Plasticity built into the brain can make up for a deficit for a while, she adds. “You usually see this overabundance, then pruning occurs.”

Later in life, there may be multiple factors causing PV-IN injury, such as inflammatory conditions combined with pharmaceutical overload and anesthesia. The Dugan lab’s new study shows that these injured PV-INs may have the ability to recover.

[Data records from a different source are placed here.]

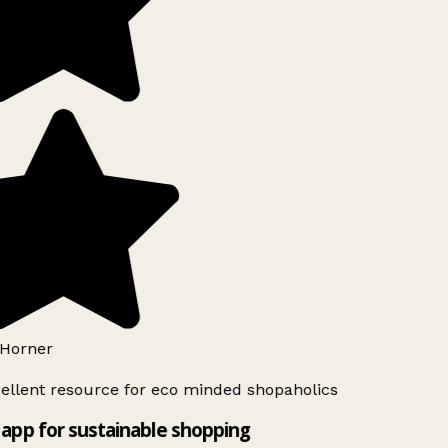
Horner
ellent resource for eco minded shopaholics
app for sustainable shopping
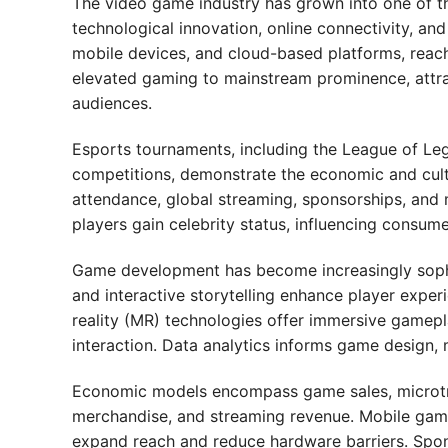
The video game industry has grown into one of the
technological innovation, online connectivity, an
mobile devices, and cloud-based platforms, reach
elevated gaming to mainstream prominence, attra
audiences.
Esports tournaments, including the League of Leg
competitions, demonstrate the economic and cult
attendance, global streaming, sponsorships, and 
players gain celebrity status, influencing consum
Game development has become increasingly sophis
and interactive storytelling enhance player experi
reality (MR) technologies offer immersive gamepla
interaction. Data analytics informs game design,
Economic models encompass game sales, microtra
merchandise, and streaming revenue. Mobile gami
expand reach and reduce hardware barriers. Spon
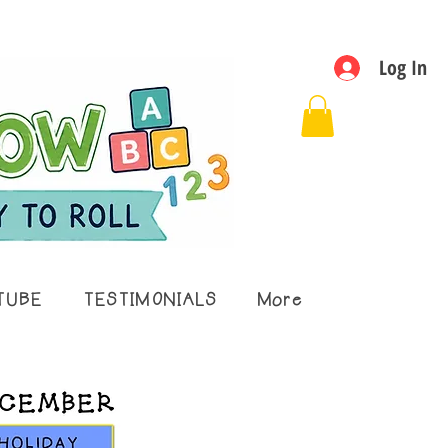
Log In
TUBE
TESTIMONIALS
More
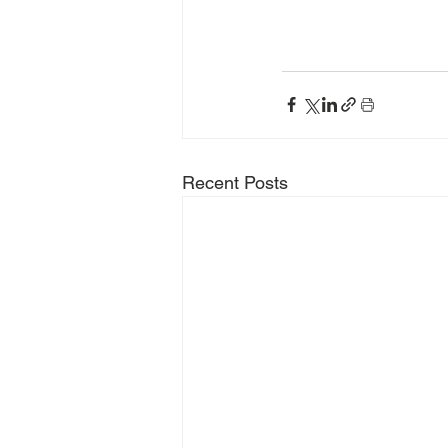
Recent Posts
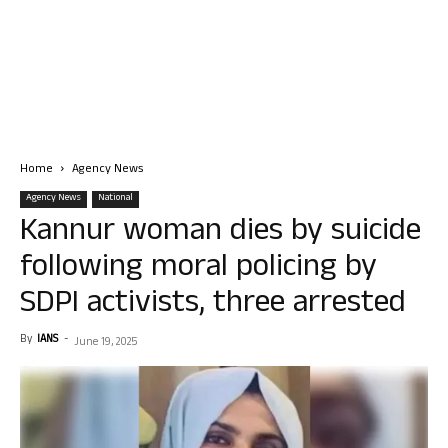
Home
Agency News
Agency News
National
Kannur woman dies by suicide
following moral policing by
SDPI activists, three arrested
By
IANS
-
June 19, 2025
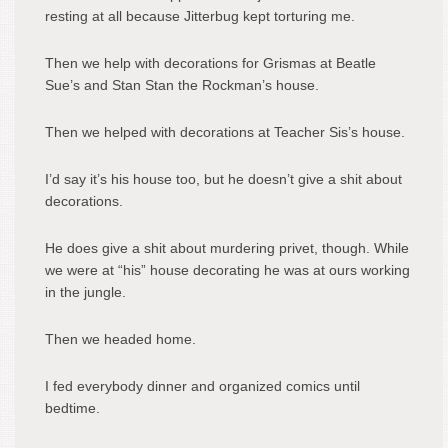
resting at all because Jitterbug kept torturing me.
Then we help with decorations for Grismas at Beatle
Sue’s and Stan Stan the Rockman’s house.
Then we helped with decorations at Teacher Sis’s house.
I’d say it’s his house too, but he doesn’t give a shit about
decorations.
He does give a shit about murdering privet, though. While
we were at “his” house decorating he was at ours working
in the jungle.
Then we headed home.
I fed everybody dinner and organized comics until
bedtime.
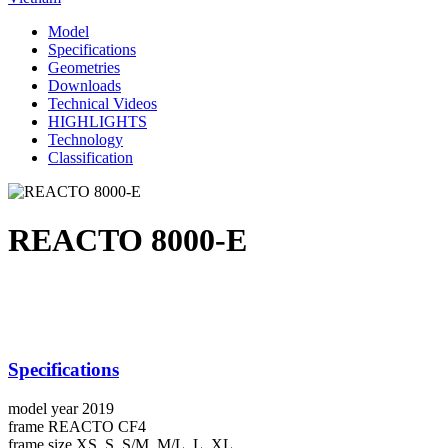
Model
Specifications
Geometries
Downloads
Technical Videos
HIGHLIGHTS
Technology
Classification
REACTO 8000-E
Specifications
model year
2019
frame
REACTO CF4
frame size
XS, S, S/M, M/L, L, XL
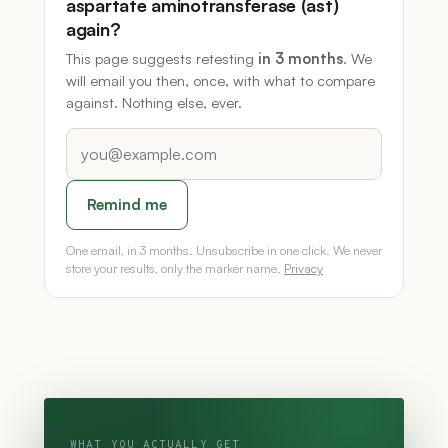
aspartate aminotransferase (ast)
again?
This page suggests retesting
in 3 months
. We
will email you then, once, with what to compare
against. Nothing else, ever.
Remind me
One email, in 3 months. Unsubscribe in one click. We never
store your results, only the marker name.
Privacy
WHAT YOU ACTUALLY GET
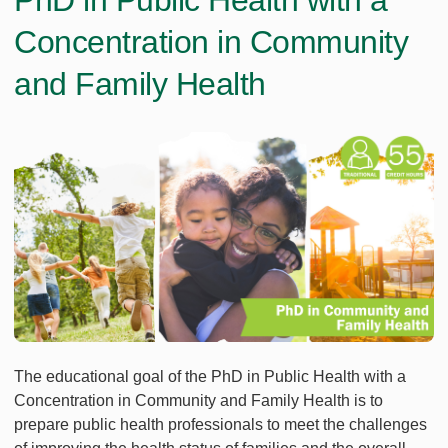
PhD in Public Health with a
Concentration in Community
and Family Health
The educational goal of the PhD in Public Health with a
Concentration in Community and Family Health is to
prepare public health professionals to meet the challenges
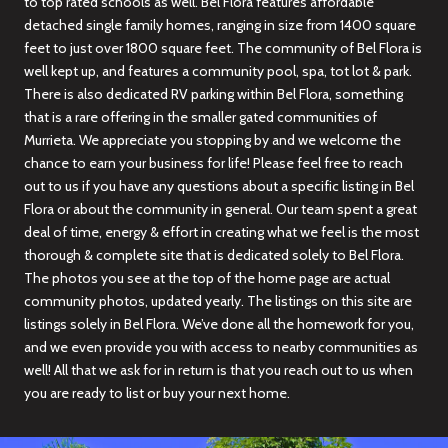
to top rated schools as well. Bel Flora features affordable
detached single family homes, ranging in size from 1400 square
feet to just over 1800 square feet. The community of Bel Flora is
well kept up, and features a community pool, spa, tot lot & park.
There is also dedicated RV parking within Bel Flora, something
that is a rare offering in the smaller gated communities of
Murrieta. We appreciate you stopping by and we welcome the
chance to earn your business for life! Please feel free to reach
out to us if you have any questions about a specific listing in Bel
Flora or about the community in general. Our team spent a great
deal of time, energy & effort in creating what we feel is the most
thorough & complete site that is dedicated solely to Bel Flora.
The photos you see at the top of the home page are actual
community photos, updated yearly. The listings on this site are
listings solely in Bel Flora. We’ve done all the homework for you,
and we even provide you with access to nearby communities as
well! All that we ask for in return is that you reach out to us when
you are ready to list or buy your next home.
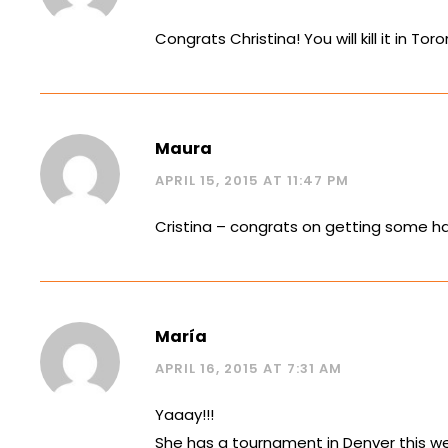
Congrats Christina! You will kill it in To
Maura
APRIL 15, 2015 AT 11:47 PM
Cristina – congrats on getting some h
María
APRIL 16, 2015 AT 7:31 AM
Yaaay!!!
She has a tournament in Denver this we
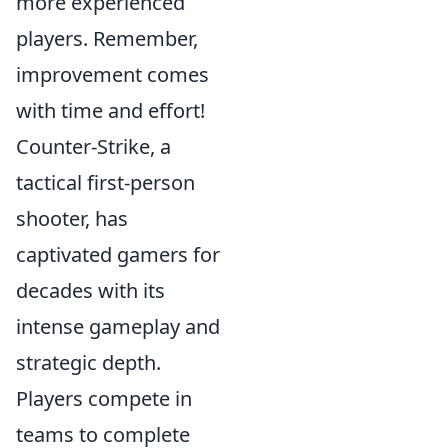
more experienced
players. Remember,
improvement comes
with time and effort!
Counter-Strike, a
tactical first-person
shooter, has
captivated gamers for
decades with its
intense gameplay and
strategic depth.
Players compete in
teams to complete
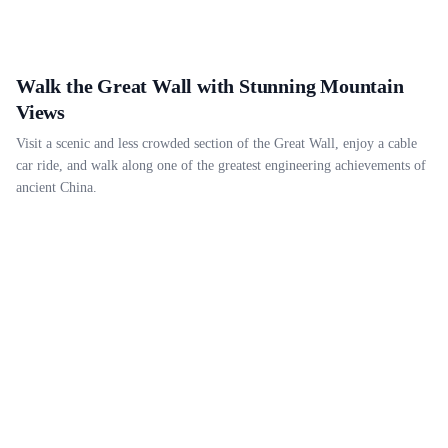
Walk the Great Wall with Stunning Mountain
Views
Visit a scenic and less crowded section of the Great Wall, enjoy a cable
car ride, and walk along one of the greatest engineering achievements of
ancient China.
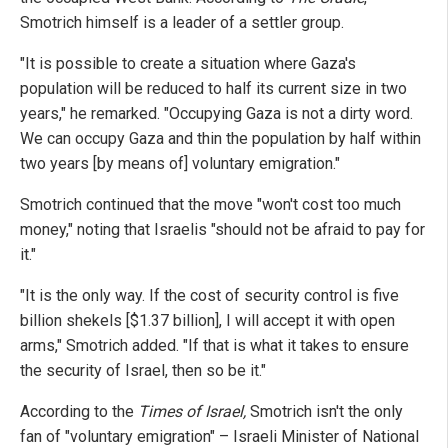
Smotrich himself is a leader of a settler group.
"It is possible to create a situation where Gaza's
population will be reduced to half its current size in two
years," he remarked. "Occupying Gaza is not a dirty word.
We can occupy Gaza and thin the population by half within
two years [by means of] voluntary emigration."
Smotrich continued that the move "won't cost too much
money," noting that Israelis "should not be afraid to pay for
it."
"It is the only way. If the cost of security control is five
billion shekels [$1.37 billion], I will accept it with open
arms," Smotrich added. "If that is what it takes to ensure
the security of Israel, then so be it."
According to the
Times of Israel
,
Smotrich isn't the only
fan of "voluntary emigration" – Israeli Minister of National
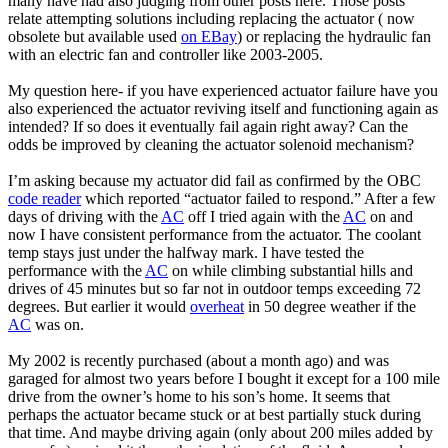
many have had also judging from other posts here. Those posts
relate attempting solutions including replacing the actuator ( now
obsolete but available used
on EBay
) or replacing the hydraulic fan
with an electric fan and controller like 2003-2005.
My question here- if you have experienced actuator failure have you
also experienced the actuator reviving itself and functioning again as
intended? If so does it eventually fail again right away? Can the
odds be improved by cleaning the actuator solenoid mechanism?
I’m asking because my actuator did fail as confirmed by the OBC
code reader
which reported “actuator failed to respond.” After a few
days of driving with the
AC
off I tried again with the
AC
on and
now I have consistent performance from the actuator. The coolant
temp stays just under the halfway mark. I have tested the
performance with the
AC
on while climbing substantial hills and
drives of 45 minutes but so far not in outdoor temps exceeding 72
degrees. But earlier it would
overheat
in 50 degree weather if the
AC
was on.
My 2002 is recently purchased (about a month ago) and was
garaged for almost two years before I bought it except for a 100 mile
drive from the owner’s home to his son’s home. It seems that
perhaps the actuator became stuck or at best partially stuck during
that time. And maybe driving again (only about 200 miles added by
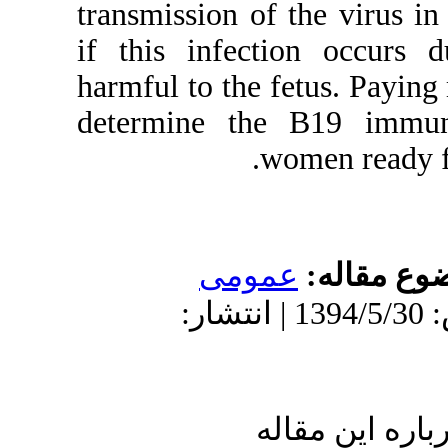
transmission o
if this infec
harmful to the 
determine th
عمو
دریافت: 1394/5/30 | پذیرش: 1394/5/30 
ا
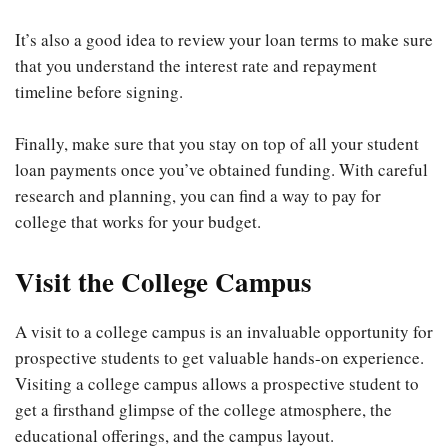
It’s also a good idea to review your loan terms to make sure
that you understand the interest rate and repayment
timeline before signing.
Finally, make sure that you stay on top of all your student
loan payments once you’ve obtained funding. With careful
research and planning, you can find a way to pay for
college that works for your budget.
Visit the College Campus
A visit to a college campus is an invaluable opportunity for
prospective students to get valuable hands-on experience.
Visiting a college campus allows a prospective student to
get a firsthand glimpse of the college atmosphere, the
educational offerings, and the campus layout.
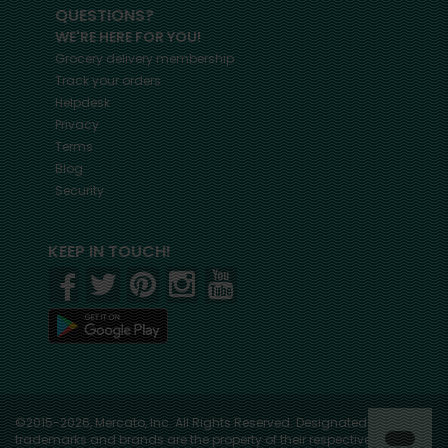
QUESTIONS?
WE'RE HERE FOR YOU!
Grocery delivery membership
Track your orders
Helpdesk
Privacy
Terms
Blog
Security
KEEP IN TOUCH!
©2015-2026, Mercato, Inc. All Rights Reserved. Designated
trademarks and brands are the property of their respective owners.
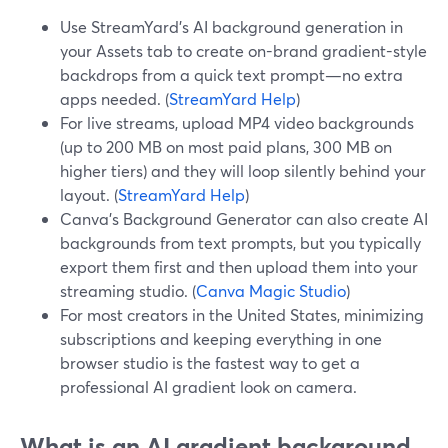
Use StreamYard’s AI background generation in
your Assets tab to create on-brand gradient-style
backdrops from a quick text prompt—no extra
apps needed. (
StreamYard Help
)
For live streams, upload MP4 video backgrounds
(up to 200 MB on most paid plans, 300 MB on
higher tiers) and they will loop silently behind your
layout. (
StreamYard Help
)
Canva’s Background Generator can also create AI
backgrounds from text prompts, but you typically
export them first and then upload them into your
streaming studio. (
Canva Magic Studio
)
For most creators in the United States, minimizing
subscriptions and keeping everything in one
browser studio is the fastest way to get a
professional AI gradient look on camera.
What is an AI gradient background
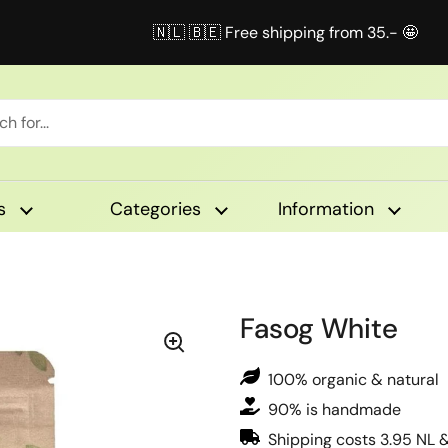
🇳🇱 🇧🇪 Free shipping from 35.- 🤩
s
Categories
Information
Fasog White
100% organic & natural
90% is handmade
Shipping costs 3.95 NL 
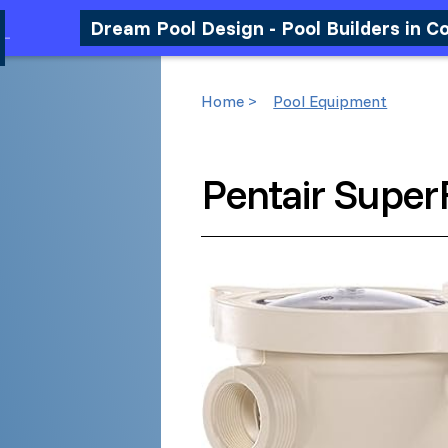
Dream Pool Design - Pool Builders in C
Home >
Pool Equipment
Pentair Super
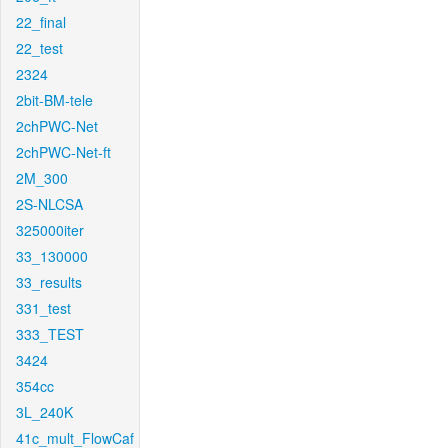
22_final
22_test
2324
2bit-BM-tele
2chPWC-Net
2chPWC-Net-ft
2M_300
2S-NLCSA
325000iter
33_130000
33_results
331_test
333_TEST
3424
354cc
3L_240K
41c_mult_FlowCaf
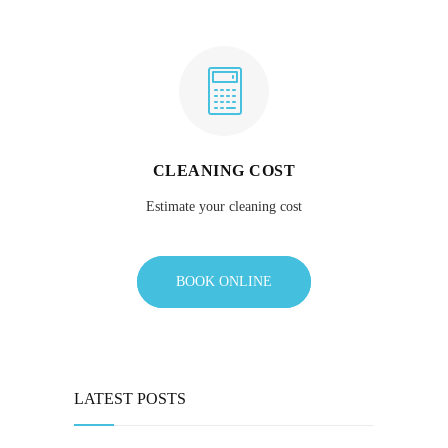
CLEANING COST
Estimate your cleaning cost
BOOK ONLINE
LATEST POSTS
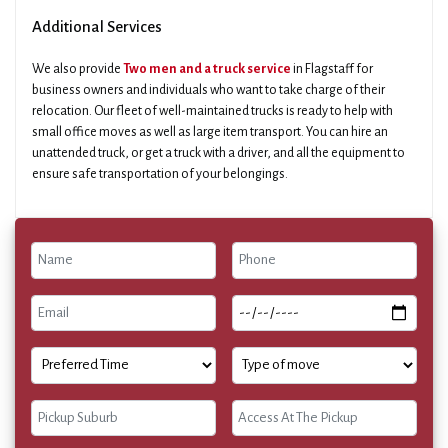
Additional Services
We also provide
Two men and a truck service
in Flagstaff for
business owners and individuals who want to take charge of their
relocation. Our fleet of well-maintained trucks is ready to help with
small office moves as well as large item transport. You can hire an
unattended truck, or get a truck with a driver, and all the equipment to
ensure safe transportation of your belongings.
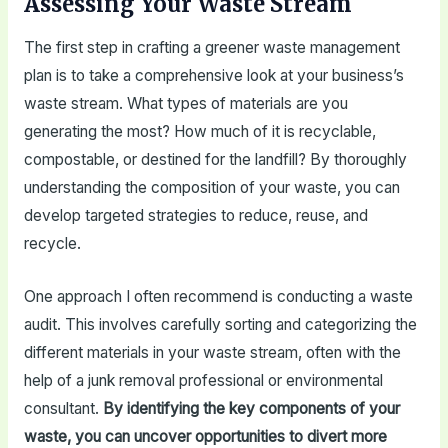
Assessing Your Waste Stream
The first step in crafting a greener waste management
plan is to take a comprehensive look at your business’s
waste stream. What types of materials are you
generating the most? How much of it is recyclable,
compostable, or destined for the landfill? By thoroughly
understanding the composition of your waste, you can
develop targeted strategies to reduce, reuse, and
recycle.
One approach I often recommend is conducting a waste
audit. This involves carefully sorting and categorizing the
different materials in your waste stream, often with the
help of a junk removal professional or environmental
consultant.
By identifying the key components of your
waste, you can uncover opportunities to divert more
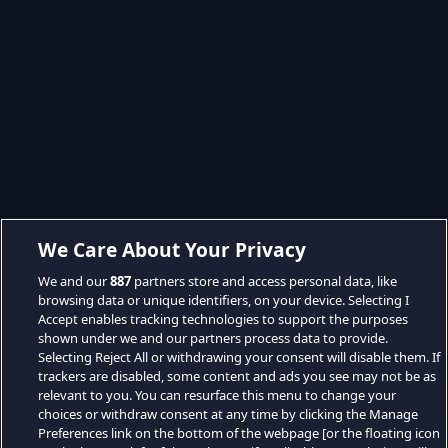
We Care About Your Privacy
We and our
887
partners store and access personal data, like
browsing data or unique identifiers, on your device. Selecting I
Accept enables tracking technologies to support the purposes
shown under we and our partners process data to provide.
Selecting Reject All or withdrawing your consent will disable them. If
trackers are disabled, some content and ads you see may not be as
relevant to you. You can resurface this menu to change your
choices or withdraw consent at any time by clicking the Manage
Preferences link on the bottom of the webpage [or the floating icon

“The important finding is that these PV-INs are damaged, but not dead, and so treatments targeting their recovery could be very effective in preserving them and helping to restore normal brain function after these often-catastrophic disease processes,” Dugan said.

About the Expert

Christine Konradi, Ph.D.

Christine Konradi, Ph.D., is a professor of psychiatry and behavioral sciences and pharmacology at Vanderbilt University Medical Center, as well as a neuroscientist in the Vanderbilt Center for Early Psychosis. Her research interests lie in the influence of environment and experience on the molecular properties of the brain throughout life, with particular focus on the importance of energy metabolism to stabilize neuronal function.

Laura Dugan, M.D.

Laura Dugan, M.D., is the Abram C. Shmerling, M.D. Chair in Alzheimer’s and Geriatric Medicine and director of geriatric medicine at Vanderbilt University Medical Center. As a neuroscientist, her primary research interests include cellular mechanisms of nerve injury and inflammation in the brain.